▸ **Design files in text formats**
--------------------

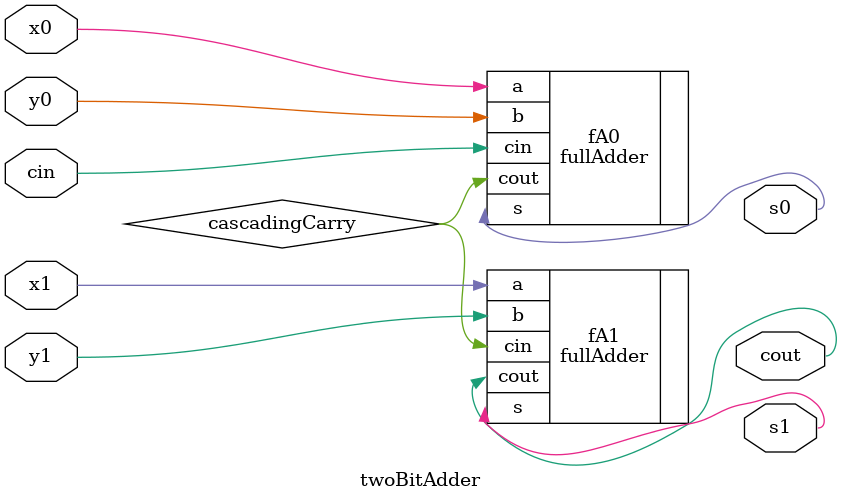
<source format=v>

module twoBitAdder(x1, x0, y1, y0, cin, s1, s0, cout); 

	input wire x1, x0, y1, y0, cin; 
	output wire s1, s0, cout; 

	wire cascadingCarry; 

	fullAdder fA0( .a(x0),
		       .b(y0), 
		       .cin(cin), 
		       .s(s0),
		       .cout(cascadingCarry)); 

	fullAdder fA1( .a(x1),
		       .b(y1), 
		       .cin(cascadingCarry), 
		       .s(s1),
		       .cout(cout)); 
endmodule
</source>
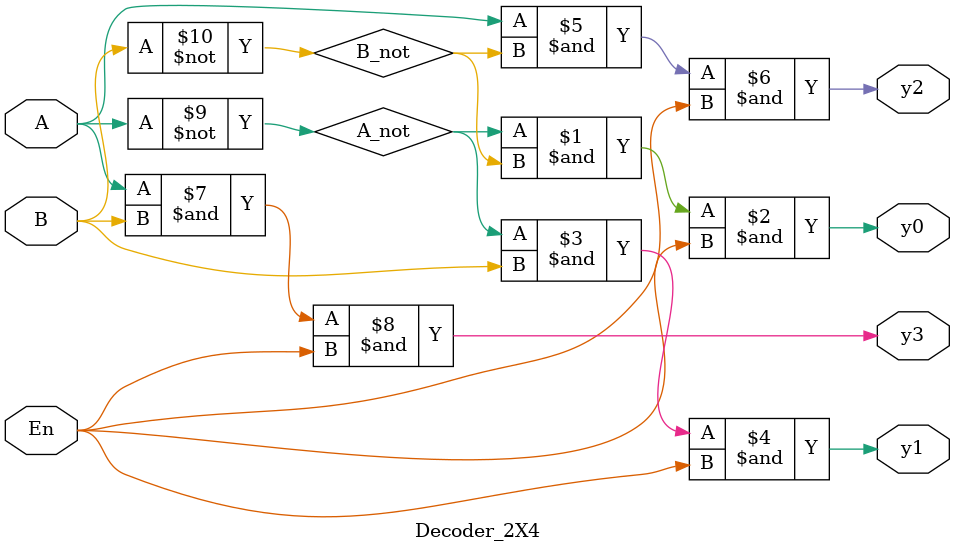
<source format=v>
`timescale 1ns / 1ps
module Decoder_2X4(A,B,En,y0,y1,y2,y3);
input A, B, En;
output y0,y1,y2,y3;
wire A_not, B_not;
not g1(A_not,A);
not g2(B_not,B);
and g3(y0,A_not,B_not,En);
and g4(y1,A_not,B,En);
and g5(y2,A,B_not,En);
and g6(y3,A,B,En);
endmodule

</source>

--------------------

▸ **What this task involves**
Print the data above exactly; drop every picture.

▸ **Solution for this problem**
<source format=v>

module twoBitAdder(x1, x0, y1, y0, cin, s1, s0, cout); 

	input wire x1, x0, y1, y0, cin; 
	output wire s1, s0, cout; 

	wire cascadingCarry; 

	fullAdder fA0( .a(x0),
		       .b(y0), 
		       .cin(cin), 
		       .s(s0),
		       .cout(cascadingCarry)); 

	fullAdder fA1( .a(x1),
		       .b(y1), 
		       .cin(cascadingCarry), 
		       .s(s1),
		       .cout(cout)); 
endmodule
</source>
<source format=v>
`timescale 1ns / 1ps
module Decoder_2X4(A,B,En,y0,y1,y2,y3);
input A, B, En;
output y0,y1,y2,y3;
wire A_not, B_not;
not g1(A_not,A);
not g2(B_not,B);
and g3(y0,A_not,B_not,En);
and g4(y1,A_not,B,En);
and g5(y2,A,B_not,En);
and g6(y3,A,B,En);
endmodule

</source>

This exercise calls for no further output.